_Exercise input_
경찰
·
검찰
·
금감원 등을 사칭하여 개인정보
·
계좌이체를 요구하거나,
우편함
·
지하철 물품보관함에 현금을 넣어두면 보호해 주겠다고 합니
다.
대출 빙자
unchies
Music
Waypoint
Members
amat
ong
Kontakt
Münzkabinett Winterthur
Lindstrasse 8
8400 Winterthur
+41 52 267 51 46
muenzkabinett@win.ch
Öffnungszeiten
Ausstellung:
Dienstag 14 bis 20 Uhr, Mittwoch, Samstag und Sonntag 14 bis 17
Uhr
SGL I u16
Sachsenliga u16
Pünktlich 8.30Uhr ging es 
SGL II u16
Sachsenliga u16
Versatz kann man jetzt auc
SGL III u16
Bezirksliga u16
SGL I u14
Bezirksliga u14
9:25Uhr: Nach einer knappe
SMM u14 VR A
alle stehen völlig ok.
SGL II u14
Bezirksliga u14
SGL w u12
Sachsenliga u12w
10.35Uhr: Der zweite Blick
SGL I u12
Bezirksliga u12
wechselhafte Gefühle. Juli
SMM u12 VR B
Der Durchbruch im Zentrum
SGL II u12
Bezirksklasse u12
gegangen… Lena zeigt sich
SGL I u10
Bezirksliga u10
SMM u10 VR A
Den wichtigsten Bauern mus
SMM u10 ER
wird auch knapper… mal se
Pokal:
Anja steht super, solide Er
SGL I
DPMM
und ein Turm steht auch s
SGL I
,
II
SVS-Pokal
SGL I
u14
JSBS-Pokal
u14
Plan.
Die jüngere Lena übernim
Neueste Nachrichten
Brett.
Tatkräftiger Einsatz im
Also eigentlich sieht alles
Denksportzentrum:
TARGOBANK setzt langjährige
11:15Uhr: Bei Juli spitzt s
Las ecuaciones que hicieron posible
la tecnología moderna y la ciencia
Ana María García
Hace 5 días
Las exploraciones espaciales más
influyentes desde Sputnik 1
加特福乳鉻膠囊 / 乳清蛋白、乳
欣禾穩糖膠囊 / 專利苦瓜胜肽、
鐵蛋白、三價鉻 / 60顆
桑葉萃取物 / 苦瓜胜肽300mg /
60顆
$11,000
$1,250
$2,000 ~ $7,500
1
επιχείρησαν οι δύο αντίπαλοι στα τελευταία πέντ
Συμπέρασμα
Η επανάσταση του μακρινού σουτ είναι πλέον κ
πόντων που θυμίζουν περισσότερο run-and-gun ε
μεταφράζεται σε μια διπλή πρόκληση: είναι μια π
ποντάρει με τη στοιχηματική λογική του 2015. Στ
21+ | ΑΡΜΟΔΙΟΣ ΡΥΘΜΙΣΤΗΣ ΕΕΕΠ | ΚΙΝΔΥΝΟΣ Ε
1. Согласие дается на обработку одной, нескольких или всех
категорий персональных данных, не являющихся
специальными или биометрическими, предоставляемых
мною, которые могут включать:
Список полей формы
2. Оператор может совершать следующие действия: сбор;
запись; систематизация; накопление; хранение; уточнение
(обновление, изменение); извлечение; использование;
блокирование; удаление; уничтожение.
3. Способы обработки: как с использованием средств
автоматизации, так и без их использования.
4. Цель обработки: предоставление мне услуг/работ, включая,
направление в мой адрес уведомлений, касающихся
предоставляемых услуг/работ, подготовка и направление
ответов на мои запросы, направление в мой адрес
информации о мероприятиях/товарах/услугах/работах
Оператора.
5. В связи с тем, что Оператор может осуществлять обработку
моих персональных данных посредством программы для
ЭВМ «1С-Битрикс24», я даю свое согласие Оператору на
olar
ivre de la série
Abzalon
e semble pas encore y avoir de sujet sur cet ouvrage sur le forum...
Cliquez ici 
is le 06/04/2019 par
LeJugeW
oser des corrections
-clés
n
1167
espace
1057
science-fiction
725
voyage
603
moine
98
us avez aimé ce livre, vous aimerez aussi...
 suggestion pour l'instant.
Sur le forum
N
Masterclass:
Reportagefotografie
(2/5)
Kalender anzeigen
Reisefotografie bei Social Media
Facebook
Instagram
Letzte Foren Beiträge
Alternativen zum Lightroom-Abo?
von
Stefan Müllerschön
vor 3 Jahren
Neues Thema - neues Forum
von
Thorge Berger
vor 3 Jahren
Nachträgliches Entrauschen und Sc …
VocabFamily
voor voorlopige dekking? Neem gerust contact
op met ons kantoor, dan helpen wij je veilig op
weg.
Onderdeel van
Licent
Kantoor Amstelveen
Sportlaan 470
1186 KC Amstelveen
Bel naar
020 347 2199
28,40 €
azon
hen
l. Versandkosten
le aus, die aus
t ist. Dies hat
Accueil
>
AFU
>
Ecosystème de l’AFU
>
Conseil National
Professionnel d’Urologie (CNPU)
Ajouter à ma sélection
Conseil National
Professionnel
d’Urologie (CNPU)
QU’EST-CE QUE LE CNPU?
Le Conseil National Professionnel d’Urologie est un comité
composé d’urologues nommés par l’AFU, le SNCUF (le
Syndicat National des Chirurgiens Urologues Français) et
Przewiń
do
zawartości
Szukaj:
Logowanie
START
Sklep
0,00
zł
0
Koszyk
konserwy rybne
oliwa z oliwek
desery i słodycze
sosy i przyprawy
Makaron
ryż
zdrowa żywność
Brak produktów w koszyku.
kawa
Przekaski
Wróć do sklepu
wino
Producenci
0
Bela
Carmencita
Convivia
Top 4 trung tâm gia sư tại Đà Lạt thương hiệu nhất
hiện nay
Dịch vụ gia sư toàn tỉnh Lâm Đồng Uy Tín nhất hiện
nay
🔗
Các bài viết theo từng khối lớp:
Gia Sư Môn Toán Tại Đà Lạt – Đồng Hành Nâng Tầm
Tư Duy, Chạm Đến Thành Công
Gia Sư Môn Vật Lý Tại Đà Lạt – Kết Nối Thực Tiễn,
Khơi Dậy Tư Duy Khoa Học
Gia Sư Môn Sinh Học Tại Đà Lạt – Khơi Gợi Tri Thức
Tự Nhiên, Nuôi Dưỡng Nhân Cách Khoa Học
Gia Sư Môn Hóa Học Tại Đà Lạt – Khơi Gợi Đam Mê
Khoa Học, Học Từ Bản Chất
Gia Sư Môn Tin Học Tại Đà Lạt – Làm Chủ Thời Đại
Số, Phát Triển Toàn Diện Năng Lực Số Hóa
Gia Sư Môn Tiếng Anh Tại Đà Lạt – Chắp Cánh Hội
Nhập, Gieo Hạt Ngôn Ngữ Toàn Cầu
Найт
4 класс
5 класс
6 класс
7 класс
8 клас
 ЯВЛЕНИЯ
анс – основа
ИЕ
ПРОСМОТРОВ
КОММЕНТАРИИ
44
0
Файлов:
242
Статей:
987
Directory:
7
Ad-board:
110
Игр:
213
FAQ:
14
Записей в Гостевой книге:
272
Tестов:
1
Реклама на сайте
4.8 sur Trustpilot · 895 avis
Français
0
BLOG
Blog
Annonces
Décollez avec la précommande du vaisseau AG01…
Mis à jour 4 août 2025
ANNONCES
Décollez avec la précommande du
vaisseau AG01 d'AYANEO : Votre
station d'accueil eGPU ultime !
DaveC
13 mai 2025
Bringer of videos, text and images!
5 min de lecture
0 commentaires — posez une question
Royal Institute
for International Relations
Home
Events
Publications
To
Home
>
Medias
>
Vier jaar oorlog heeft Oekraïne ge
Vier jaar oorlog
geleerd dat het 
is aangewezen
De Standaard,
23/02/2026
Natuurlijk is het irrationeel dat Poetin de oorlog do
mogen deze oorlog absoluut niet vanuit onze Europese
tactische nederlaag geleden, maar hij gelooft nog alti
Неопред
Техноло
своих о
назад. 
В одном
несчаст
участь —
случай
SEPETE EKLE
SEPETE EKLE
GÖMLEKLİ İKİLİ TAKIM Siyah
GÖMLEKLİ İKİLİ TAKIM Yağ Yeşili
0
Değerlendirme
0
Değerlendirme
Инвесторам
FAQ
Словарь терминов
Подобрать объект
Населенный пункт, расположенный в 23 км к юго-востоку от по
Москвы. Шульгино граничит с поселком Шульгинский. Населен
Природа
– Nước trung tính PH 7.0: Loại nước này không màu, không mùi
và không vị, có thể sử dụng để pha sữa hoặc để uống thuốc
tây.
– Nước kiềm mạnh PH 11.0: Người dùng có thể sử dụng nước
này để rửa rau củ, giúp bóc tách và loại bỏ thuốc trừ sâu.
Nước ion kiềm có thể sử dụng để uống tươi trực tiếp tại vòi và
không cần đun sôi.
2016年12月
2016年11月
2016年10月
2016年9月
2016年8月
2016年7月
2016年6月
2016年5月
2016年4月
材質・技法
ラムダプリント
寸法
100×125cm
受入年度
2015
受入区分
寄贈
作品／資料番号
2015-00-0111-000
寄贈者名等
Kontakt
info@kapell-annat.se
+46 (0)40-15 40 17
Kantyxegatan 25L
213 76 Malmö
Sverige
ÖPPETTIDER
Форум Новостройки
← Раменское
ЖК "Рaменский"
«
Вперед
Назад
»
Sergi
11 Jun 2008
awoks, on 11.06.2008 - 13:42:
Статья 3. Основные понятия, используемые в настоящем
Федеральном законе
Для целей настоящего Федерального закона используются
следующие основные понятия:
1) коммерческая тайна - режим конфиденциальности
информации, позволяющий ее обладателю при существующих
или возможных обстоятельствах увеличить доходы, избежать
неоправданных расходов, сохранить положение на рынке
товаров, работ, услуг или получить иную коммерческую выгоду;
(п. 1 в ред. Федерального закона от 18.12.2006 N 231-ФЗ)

_Task to complete_
Could you output the text of the items unchanged, line for line, from their first line through the line with "πόντων που θυμίζουν περισσότερο run-and-gun ε", including both of those lines?

_Result of this exercise_
경찰
·
검찰
·
금감원 등을 사칭하여 개인정보
·
계좌이체를 요구하거나,
우편함
·
지하철 물품보관함에 현금을 넣어두면 보호해 주겠다고 합니
다.
대출 빙자
unchies
Music
Waypoint
Members
amat
ong
Kontakt
Münzkabinett Winterthur
Lindstrasse 8
8400 Winterthur
+41 52 267 51 46
muenzkabinett@win.ch
Öffnungszeiten
Ausstellung:
Dienstag 14 bis 20 Uhr, Mittwoch, Samstag und Sonntag 14 bis 17
Uhr
SGL I u16
Sachsenliga u16
Pünktlich 8.30Uhr ging es 
SGL II u16
Sachsenliga u16
Versatz kann man jetzt auc
SGL III u16
Bezirksliga u16
SGL I u14
Bezirksliga u14
9:25Uhr: Nach einer knappe
SMM u14 VR A
alle stehen völlig ok.
SGL II u14
Bezirksliga u14
SGL w u12
Sachsenliga u12w
10.35Uhr: Der zweite Blick
SGL I u12
Bezirksliga u12
wechselhafte Gefühle. Juli
SMM u12 VR B
Der Durchbruch im Zentrum
SGL II u12
Bezirksklasse u12
gegangen… Lena zeigt sich
SGL I u10
Bezirksliga u10
SMM u10 VR A
Den wichtigsten Bauern mus
SMM u10 ER
wird auch knapper… mal se
Pokal:
Anja steht super, solide Er
SGL I
DPMM
und ein Turm steht auch s
SGL I
,
II
SVS-Pokal
SGL I
u14
JSBS-Pokal
u14
Plan.
Die jüngere Lena übernim
Neueste Nachrichten
Brett.
Tatkräftiger Einsatz im
Also eigentlich sieht alles
Denksportzentrum:
TARGOBANK setzt langjährige
11:15Uhr: Bei Juli spitzt s
Las ecuaciones que hicieron posible
la tecnología moderna y la ciencia
Ana María García
Hace 5 días
Las exploraciones espaciales más
influyentes desde Sputnik 1
加特福乳鉻膠囊 / 乳清蛋白、乳
欣禾穩糖膠囊 / 專利苦瓜胜肽、
鐵蛋白、三價鉻 / 60顆
桑葉萃取物 / 苦瓜胜肽300mg /
60顆
$11,000
$1,250
$2,000 ~ $7,500
1
επιχείρησαν οι δύο αντίπαλοι στα τελευταία πέντ
Συμπέρασμα
Η επανάσταση του μακρινού σουτ είναι πλέον κ
πόντων που θυμίζουν περισσότερο run-and-gun ε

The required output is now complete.